Gas price hike puts manufacturing sector under pressure: BUILD
BUILD warned that the increased cost burden will discourage industrial expansion and investment, just as optimism had begun to grow following the Investment Summit 2025

The recent 33% hike in gas prices for new industrial users and captive power plants will significantly strain Bangladesh's manufacturing sector, according to Business Initiative Leading Development (BUILD), a private sector think tank.
In a press release issued today (16 April), BUILD said the new gas rate—imposed by the Bangladesh Energy Regulatory Commission (BERC) through its order no 2025/06 on 13 April—will aggravate existing cost-push inflation, which is already approaching double digits. Since 2023, gas prices for industries and power generation have surged by 179%.
"This price adjustment comes at a time when many businesses are already struggling with rising raw material costs, a weakening taka, export market volatility, persistent power shortages, energy unreliability, and the imposition of US reciprocal tariffs," the organisation said in the press release.
BUILD warned that the increased cost burden will discourage industrial expansion and investment, just as optimism had begun to grow following the Investment Summit 2025.
The gas price hike, driven by persistently high LNG prices, reflects both an economic necessity and deeper structural challenges within the country's energy sector, the release said.
Currently, the power sector consumes 43% of the national gas supply, while industries and captive power plants consume 18% and 16%, respectively.
Citing its internal analysis, BUILD estimated that the economy may face 12.67% inflation as a direct consequence of the gas price hike, assuming fuel accounts for 10% of production costs under ceteris paribus conditions. Given the 26% value addition rate (despite no government-developed profitability or VA index), industrial product prices could rise to Tk9.28 trillion from the previous Tk8.23 trillion.

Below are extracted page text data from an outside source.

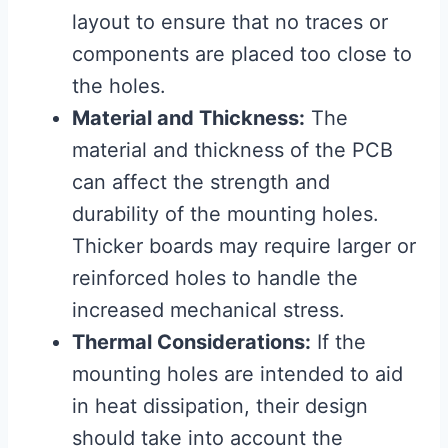
layout to ensure that no traces or
components are placed too close to
the holes.
Material and Thickness:
The
material and thickness of the PCB
can affect the strength and
durability of the mounting holes.
Thicker boards may require larger or
reinforced holes to handle the
increased mechanical stress.
Thermal Considerations:
If the
mounting holes are intended to aid
in heat dissipation, their design
should take into account the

BUILD also called for long-term planning to ensure full supplies of coal, LNG, and oil. Petrobangla projects that gas demand will reach 4,600 million cubic feet per day (MMcfd) by 2030, with import dependency rising from 22% in FY2020–21 to 67% in FY2030–31.
To meet this demand, the country currently operates two Floating Storage and Regasification Units (FSRUs), capable of supplying 1,100 MMcfd if utilised fully. Combined with domestic production, this could secure the national supply, the organisation said.
"If Heavy Fuel Oil (HFO) supply can be ensured, the power sector can keep load shedding to a minimum," the release added.
BUILD highlighted renewable energy as a viable solution, noting Bangladesh's 300-plus sunny days annually and the untapped potential of industrial rooftop solar systems. Several garment factories have already started using solar power to meet part of their energy needs.
"If 1,000MW of rooftop and grid-tied solar capacity can be deployed quickly, the demand for HFO can be lowered," BUILD said. Agro-based industries are also exploring biogas as a sustainable fuel option, although scalability remains a challenge.
In terms of energy efficiency, BUILD suggested that investment in efficient machinery, LED lighting, and smart monitoring systems could reduce consumption by 20–30%.
To address immediate pressures, BUILD recommended that the government temporarily exempt VAT and Advance Tax at both the import and user levels for the industrial and power sectors, while keeping the current Tax at Source (TDS) structure intact.
The think tank also urged the government to use the Energy Security Fund—as allowed under Section 2.1.1-cha of BERC Order 2025-06—to stabilise gas prices temporarily and avoid a market shock.
"We need to focus more on energy efficiency, reducing system loss (currently at 10.06%), and exploring alternative sources such as solar and biogas," the release concluded.